Communities that worked with the project are now able to respond effectively to new challenges. The floods that occurred in Panama, Guatemala and Costa Rica in 2008 and 2009, for example, were followed by a strong reaction of the community, as they worked to eliminate mosquito breeding sites and refugees, cleaned houses and patios, and actively searched for patients with fever. That community engagement enabled the prevention of malaria outbreaks without the use of insecticides.
Overall, the project achieved a 63 percent reduction in malaria cases and a more than 86 percent decrease in cases linked with Plasmodium falciparum, the malarial parasite that causes the most severe kind of infection and the highest death rate globally. For instance, there was a reduction from 2,439 people with malaria in 2004 to 914 in 2007, surpassing the goal of reducing malaria morbidity 50 percent by 2015, according to the Millennium Development Goals. In Guatemala, places for watering farm animals and cattle called “aguadas” saw the frequency of malaria cases in the community drop from once every month to once every three months. Several communities registered zero malaria cases in 2007 and 2008. In Panama in 2008, 90 percent of the controlled localities registered zero local transmission (autochthonous) cases of malaria.
The project has demonstrated that it is possible to control or even eliminate malaria with environmentally friendly methods and without the use of persistent insecticides, and that such an approach is cost effective, highly replicable, and sustainable. The main conditions are the combination of control strategies, the intersectorial approach and community participation. The strategies needed for this kind of intervention, such as the control of mosquito breeding sites, cleaning houses and patios are easily adopted by the communities. They also contribute to the empowerment of the communities and to the change of the understanding about their participation in malaria control.

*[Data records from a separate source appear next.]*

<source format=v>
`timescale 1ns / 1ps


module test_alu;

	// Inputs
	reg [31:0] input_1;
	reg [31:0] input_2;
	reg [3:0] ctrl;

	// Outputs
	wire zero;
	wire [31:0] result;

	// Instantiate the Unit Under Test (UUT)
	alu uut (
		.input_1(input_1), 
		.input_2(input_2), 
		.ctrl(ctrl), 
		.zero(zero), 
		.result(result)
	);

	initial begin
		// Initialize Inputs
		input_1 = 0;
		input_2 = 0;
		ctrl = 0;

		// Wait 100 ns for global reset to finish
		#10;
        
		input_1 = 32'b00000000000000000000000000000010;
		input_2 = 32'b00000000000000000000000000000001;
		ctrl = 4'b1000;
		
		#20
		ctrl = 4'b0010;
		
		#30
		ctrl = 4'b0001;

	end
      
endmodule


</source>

Building coalitions across the agricultural, health and environmental sectors and with the general population is essential to reducing the use of DDT. Such coalitions are in fact essential to implementing the Stockholm Convention in general, not simply in relation to DDT.

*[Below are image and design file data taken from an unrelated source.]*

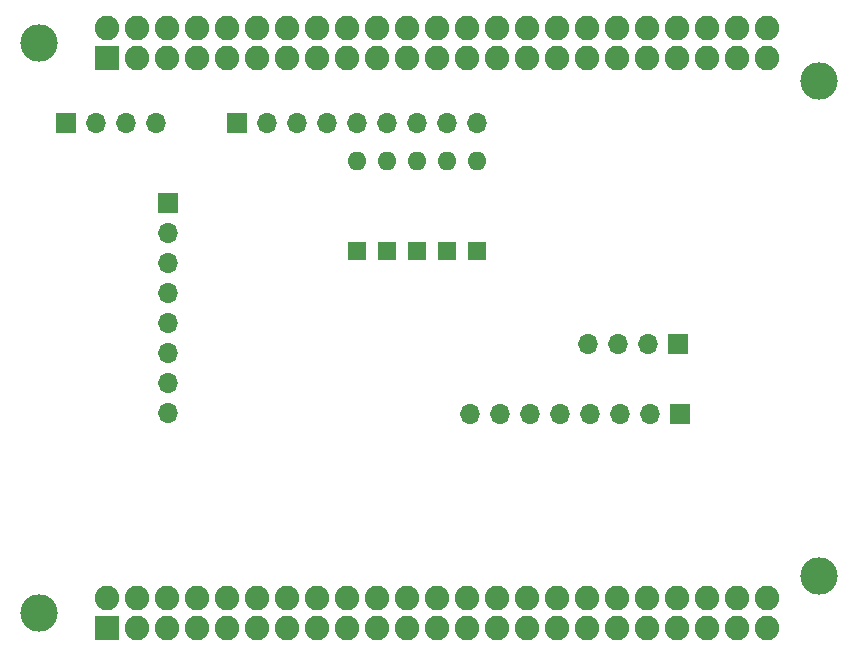
<source format=gbs>
G04 #@! TF.GenerationSoftware,KiCad,Pcbnew,8.0.6*
G04 #@! TF.CreationDate,2025-01-05T20:35:50-05:00*
G04 #@! TF.ProjectId,Beagle-AI-64-CAN-Part2,42656167-6c65-42d4-9149-2d36342d4341,rev?*
G04 #@! TF.SameCoordinates,Original*
G04 #@! TF.FileFunction,Soldermask,Bot*
G04 #@! TF.FilePolarity,Negative*
%FSLAX46Y46*%
G04 Gerber Fmt 4.6, Leading zero omitted, Abs format (unit mm)*
G04 Created by KiCad (PCBNEW 8.0.6) date 2025-01-05 20:35:50*
%MOMM*%
%LPD*%
G01*
G04 APERTURE LIST*
G04 Aperture macros list*
%AMRoundRect*
0 Rectangle with rounded corners*
0 $1 Rounding radius*
0 $2 $3 $4 $5 $6 $7 $8 $9 X,Y pos of 4 corners*
0 Add a 4 corners polygon primitive as box body*
4,1,4,$2,$3,$4,$5,$6,$7,$8,$9,$2,$3,0*
0 Add four circle primitives for the rounded corners*
1,1,$1+$1,$2,$3*
1,1,$1+$1,$4,$5*
1,1,$1+$1,$6,$7*
1,1,$1+$1,$8,$9*
0 Add four rect primitives between the rounded corners*
20,1,$1+$1,$2,$3,$4,$5,0*
20,1,$1+$1,$4,$5,$6,$7,0*
20,1,$1+$1,$6,$7,$8,$9,0*
20,1,$1+$1,$8,$9,$2,$3,0*%
G04 Aperture macros list end*
%ADD10R,1.600000X1.600000*%
%ADD11O,1.600000X1.600000*%
%ADD12R,1.700000X1.700000*%
%ADD13O,1.700000X1.700000*%
%ADD14C,3.175000*%
%ADD15RoundRect,0.101600X-0.939800X-0.939800X0.939800X-0.939800X0.939800X0.939800X-0.939800X0.939800X0*%
%ADD16C,2.082800*%
G04 APERTURE END LIST*
D10*
X156850000Y-98350000D03*
D11*
X156850000Y-90730000D03*
D10*
X154310000Y-98350000D03*
D11*
X154310000Y-90730000D03*
D10*
X151770000Y-98350000D03*
D11*
X151770000Y-90730000D03*
D10*
X149230000Y-98350000D03*
D11*
X149230000Y-90730000D03*
D10*
X146690000Y-98350000D03*
D11*
X146690000Y-90730000D03*
D12*
X173820000Y-106250000D03*
D13*
X171280000Y-106250000D03*
X168740000Y-106250000D03*
X166200000Y-106250000D03*
D12*
X130650000Y-94270000D03*
D13*
X130650000Y-96810000D03*
X130650000Y-99350000D03*
X130650000Y-101890000D03*
X130650000Y-104430000D03*
X130650000Y-106970000D03*
X130650000Y-109510000D03*
X130650000Y-112050000D03*
D12*
X122000000Y-87500000D03*
D13*
X124540000Y-87500000D03*
X127080000Y-87500000D03*
X129620000Y-87500000D03*
D12*
X173990000Y-112200000D03*
D13*
X171450000Y-112200000D03*
X168910000Y-112200000D03*
X166370000Y-112200000D03*
X163830000Y-112200000D03*
X161290000Y-112200000D03*
X158750000Y-112200000D03*
X156210000Y-112200000D03*
D12*
X136500000Y-87500000D03*
D13*
X139040000Y-87500000D03*
X141580000Y-87500000D03*
X144120000Y-87500000D03*
X146660000Y-87500000D03*
X149200000Y-87500000D03*
X151740000Y-87500000D03*
X154280000Y-87500000D03*
X156820000Y-87500000D03*
D14*
X119761000Y-80772000D03*
X119761000Y-129032000D03*
X185801000Y-83947000D03*
X185801000Y-125857000D03*
D15*
X125476000Y-82042000D03*
D16*
X125476000Y-79502000D03*
X128016000Y-82042000D03*
X128016000Y-79502000D03*
X130556000Y-82042000D03*
X130556000Y-79502000D03*
X133096000Y-82042000D03*
X133096000Y-79502000D03*
X135636000Y-82042000D03*
X135636000Y-79502000D03*
X138176000Y-82042000D03*
X138176000Y-79502000D03*
X140716000Y-82042000D03*
X140716000Y-79502000D03*
X143256000Y-82042000D03*
X143256000Y-79502000D03*
X145796000Y-82042000D03*
X145796000Y-79502000D03*
X148336000Y-82042000D03*
X148336000Y-79502000D03*
X150876000Y-82042000D03*
X150876000Y-79502000D03*
X153416000Y-82042000D03*
X153416000Y-79502000D03*
X155956000Y-82042000D03*
X155956000Y-79502000D03*
X158496000Y-82042000D03*
X158496000Y-79502000D03*
X161036000Y-82042000D03*
X161036000Y-79502000D03*
X163576000Y-82042000D03*
X163576000Y-79502000D03*
X166116000Y-82042000D03*
X166116000Y-79502000D03*
X168656000Y-82042000D03*
X168656000Y-79502000D03*
X171196000Y-82042000D03*
X171196000Y-79502000D03*
X173736000Y-82042000D03*
X173736000Y-79502000D03*
X176276000Y-82042000D03*
X176276000Y-79502000D03*
X178816000Y-82042000D03*
X178816000Y-79502000D03*
X181356000Y-82042000D03*
X181356000Y-79502000D03*
D15*
X125476000Y-130302000D03*
D16*
X125476000Y-127762000D03*
X128016000Y-130302000D03*
X128016000Y-127762000D03*
X130556000Y-130302000D03*
X130556000Y-127762000D03*
X133096000Y-130302000D03*
X133096000Y-127762000D03*
X135636000Y-130302000D03*
X135636000Y-127762000D03*
X138176000Y-130302000D03*
X138176000Y-127762000D03*
X140716000Y-130302000D03*
X140716000Y-127762000D03*
X143256000Y-130302000D03*
X143256000Y-127762000D03*
X145796000Y-130302000D03*
X145796000Y-127762000D03*
X148336000Y-130302000D03*
X148336000Y-127762000D03*
X150876000Y-130302000D03*
X150876000Y-127762000D03*
X153416000Y-130302000D03*
X153416000Y-127762000D03*
X155956000Y-130302000D03*
X155956000Y-127762000D03*
X158496000Y-130302000D03*
X158496000Y-127762000D03*
X161036000Y-130302000D03*
X161036000Y-127762000D03*
X163576000Y-130302000D03*
X163576000Y-127762000D03*
X166116000Y-130302000D03*
X166116000Y-127762000D03*
X168656000Y-130302000D03*
X168656000Y-127762000D03*
X171196000Y-130302000D03*
X171196000Y-127762000D03*
X173736000Y-130302000D03*
X173736000Y-127762000D03*
X176276000Y-130302000D03*
X176276000Y-127762000D03*
X178816000Y-130302000D03*
X178816000Y-127762000D03*
X181356000Y-130302000D03*
X181356000Y-127762000D03*
M02*

</source>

The success of DDT-free control methods had a catalytic role across the region. There was an extension of the interventions to other neighboring localities and municipalities due to an initiative of the community leaders and health workers. In Mexico, Guatemala, Nicaragua and Honduras, the replication was very extensive — Guatemala alone has extended to control methods to 600 towns.

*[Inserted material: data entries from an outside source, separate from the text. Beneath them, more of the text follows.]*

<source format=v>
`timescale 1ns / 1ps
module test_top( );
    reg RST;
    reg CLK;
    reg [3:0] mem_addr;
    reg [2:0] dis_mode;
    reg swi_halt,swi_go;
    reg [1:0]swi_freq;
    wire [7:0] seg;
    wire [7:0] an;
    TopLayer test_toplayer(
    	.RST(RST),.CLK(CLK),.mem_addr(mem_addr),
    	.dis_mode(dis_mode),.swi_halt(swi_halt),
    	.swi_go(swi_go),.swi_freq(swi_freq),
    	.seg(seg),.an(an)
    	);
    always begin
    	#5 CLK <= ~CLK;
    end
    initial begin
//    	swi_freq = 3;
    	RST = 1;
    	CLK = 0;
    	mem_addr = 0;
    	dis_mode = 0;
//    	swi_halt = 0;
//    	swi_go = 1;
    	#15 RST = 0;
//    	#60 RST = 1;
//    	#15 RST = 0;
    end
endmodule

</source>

The most important outcome, however, may not be the local or regional impact of the project, but the adoption of DDT-free control methods at even broader scales. The GEF, WHO, and UNEP are now using a similar approach in some 40 countries in Africa, the Eastern Mediterranean, and Central Asia. The aim of the new projects, a major initiative of the GEF and UNEP, with close to US$40 million funding, is to achieve a 30 percent cut in the application of DDT world-wide by 2014 and its total phase-out by the early 2020s, if not sooner, while staying on track to meet the malaria targets set by WHO.
The new projects underline the determination of the international community to combat malaria while realizing a low, indeed zero DDT world. The efforts by the GEF, UNEP, and WHO are catalyzing innovative solutions and sustainable choices to meet vital health and environmental aspirations. By offering solid evidence for the effectiveness of combinations of locally-adapted, cost-effective and sustainable vector-control methods, these efforts are facilitating a sustainable transition away from DDT. The dividends from these investments will mean a cleaner, safer and sustainable environment for future generations.